→ **Task brief**
Rewrite the records below as a two-column CSV with the columns instruction and response, one row per record. Put each record's text and its answer in their own quoted fields, replace line breaks with spaces, and leave out the pictures.

_ _ _ _ _ _ _

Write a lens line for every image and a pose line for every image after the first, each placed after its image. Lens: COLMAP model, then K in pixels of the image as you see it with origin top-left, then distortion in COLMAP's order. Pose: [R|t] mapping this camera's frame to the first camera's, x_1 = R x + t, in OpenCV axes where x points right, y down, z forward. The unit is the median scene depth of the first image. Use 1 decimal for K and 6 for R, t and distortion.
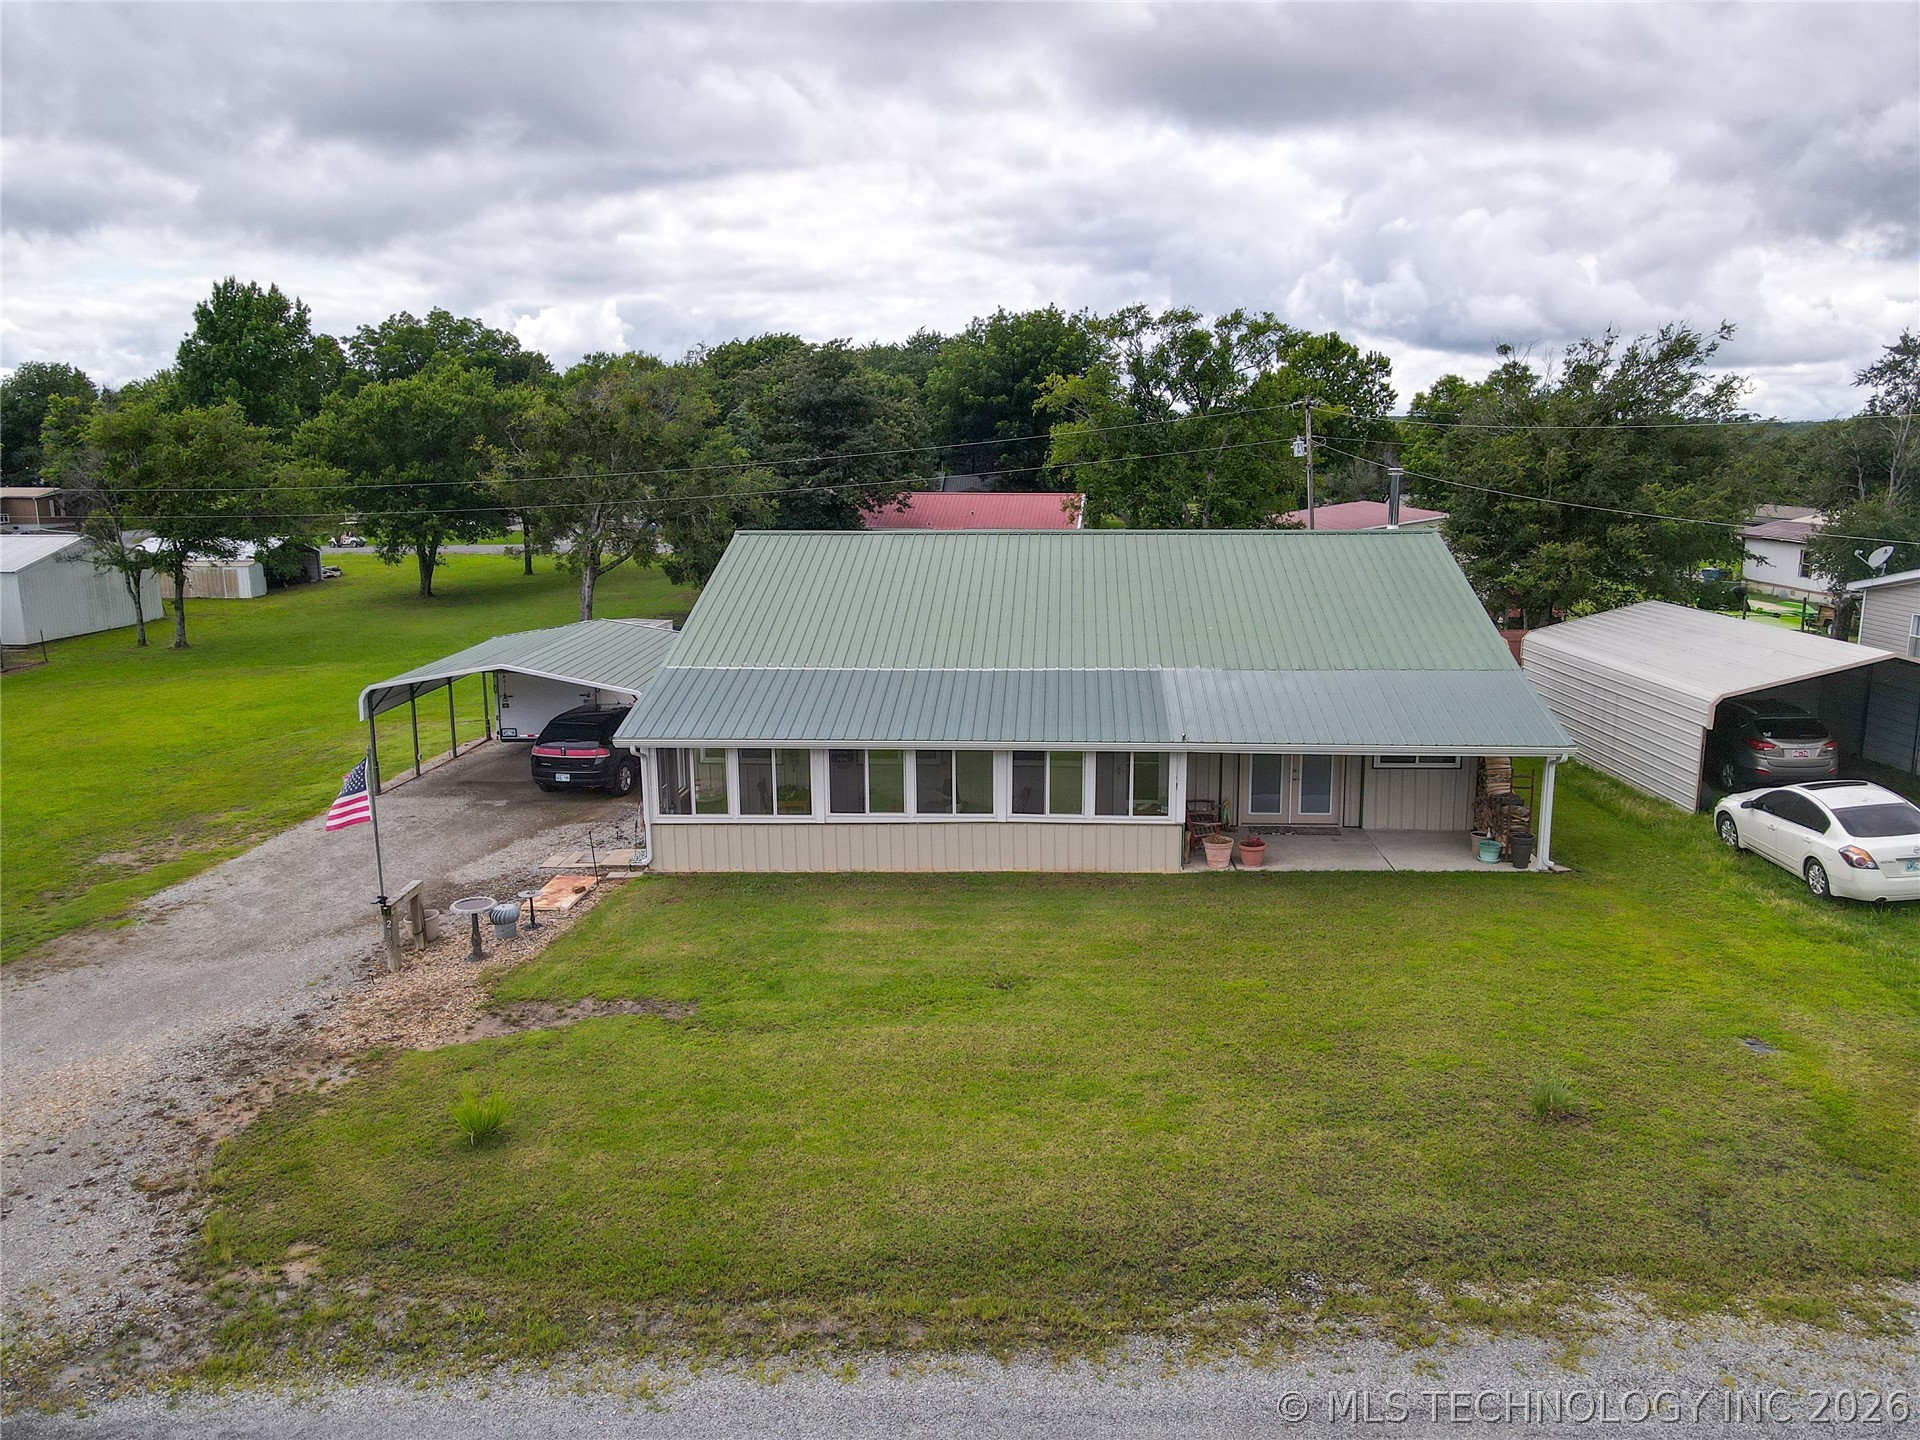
lens RADIAL K [[1408.0, 0, 966.7], [0, 1408.0, 715.5], [0, 0, 1]] dist [0.016837, 0.002505]
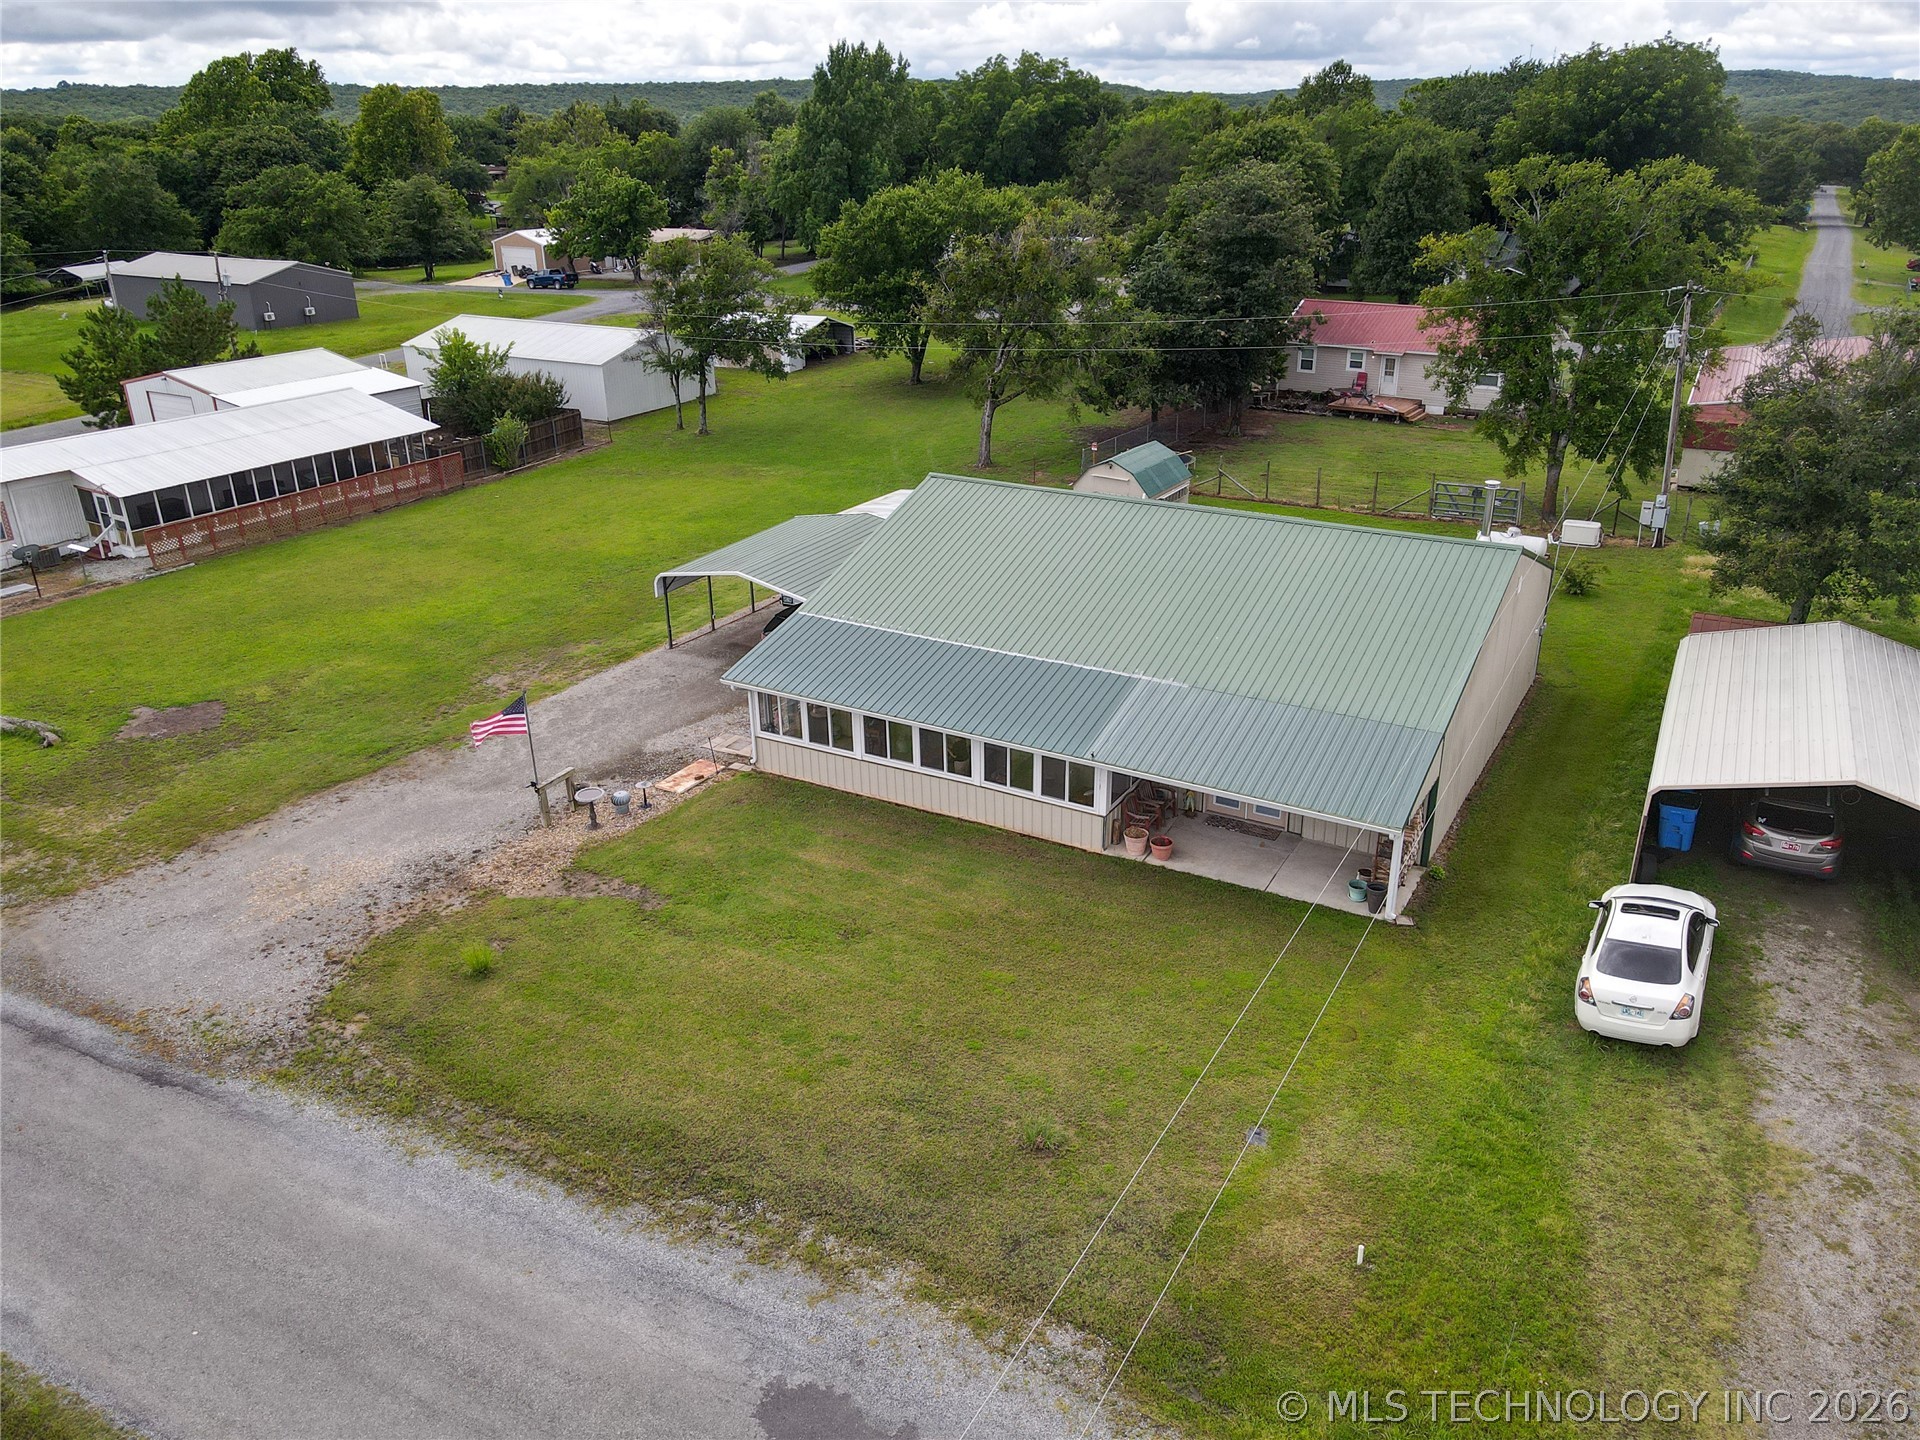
lens RADIAL K [[1402.3, 0, 966.6], [0, 1402.3, 711.1], [0, 0, 1]] dist [0.010749, 0.009874]
pose [[0.896762, 0.168175, -0.409311, 0.533135], [-0.077500, 0.970360, 0.228901, -0.284786], [0.435675, -0.173548, 0.883215, -0.123967]]
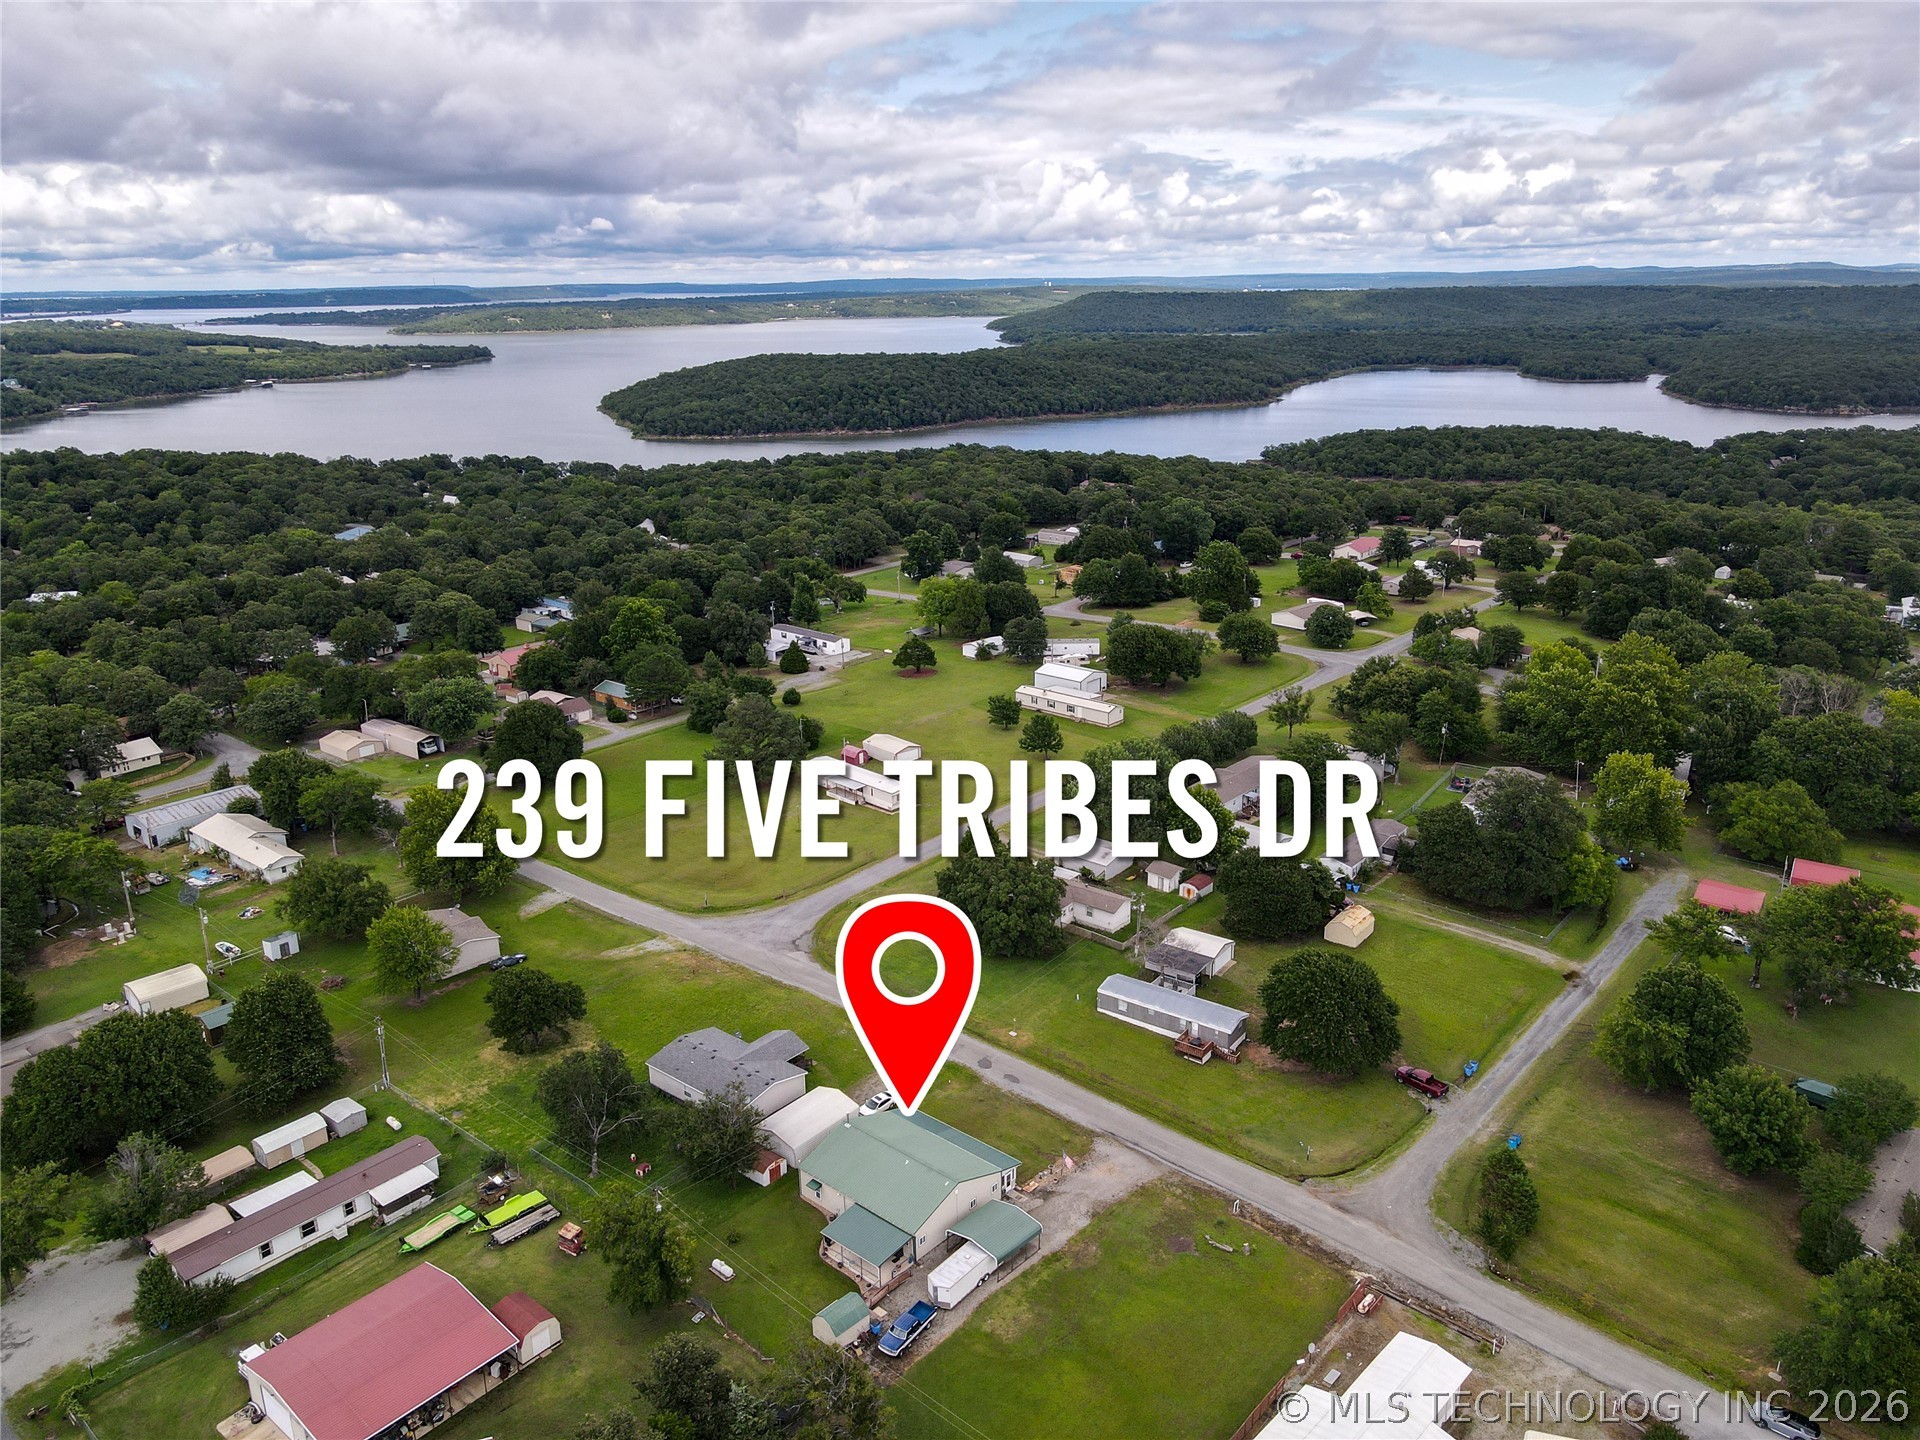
lens RADIAL K [[1415.6, 0, 969.9], [0, 1415.6, 711.8], [0, 0, 1]] dist [-0.000367, 0.002806]
pose [[-0.792614, -0.167021, 0.586402, -3.227295], [0.131470, 0.892310, 0.431854, -4.245466], [-0.595381, 0.419388, -0.685299, 4.374212]]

_ _ _ _ _ _ _

→ **Answer**
instruction,response
"Write a lens line for every image and a pose line for every image after the first, each placed after its image. Lens: COLMAP model, then K in pixels of the image as you see it with origin top-left, then distortion in COLMAP's order. Pose: [R|t] mapping this camera's frame to the first camera's, x_1 = R x + t, in OpenCV axes where x points right, y down, z forward. The unit is the median scene depth of the first image. Use 1 decimal for K and 6 for R, t and distortion.","lens RADIAL K [[1408.0, 0, 966.7], [0, 1408.0, 715.5], [0, 0, 1]] dist [0.016837, 0.002505] lens RADIAL K [[1402.3, 0, 966.6], [0, 1402.3, 711.1], [0, 0, 1]] dist [0.010749, 0.009874] pose [[0.896762, 0.168175, -0.409311, 0.533135], [-0.077500, 0.970360, 0.228901, -0.284786], [0.435675, -0.173548, 0.883215, -0.123967]] lens RADIAL K [[1415.6, 0, 969.9], [0, 1415.6, 711.8], [0, 0, 1]] dist [-0.000367, 0.002806] pose [[-0.792614, -0.167021, 0.586402, -3.227295], [0.131470, 0.892310, 0.431854, -4.245466], [-0.595381, 0.419388, -0.685299, 4.374212]]"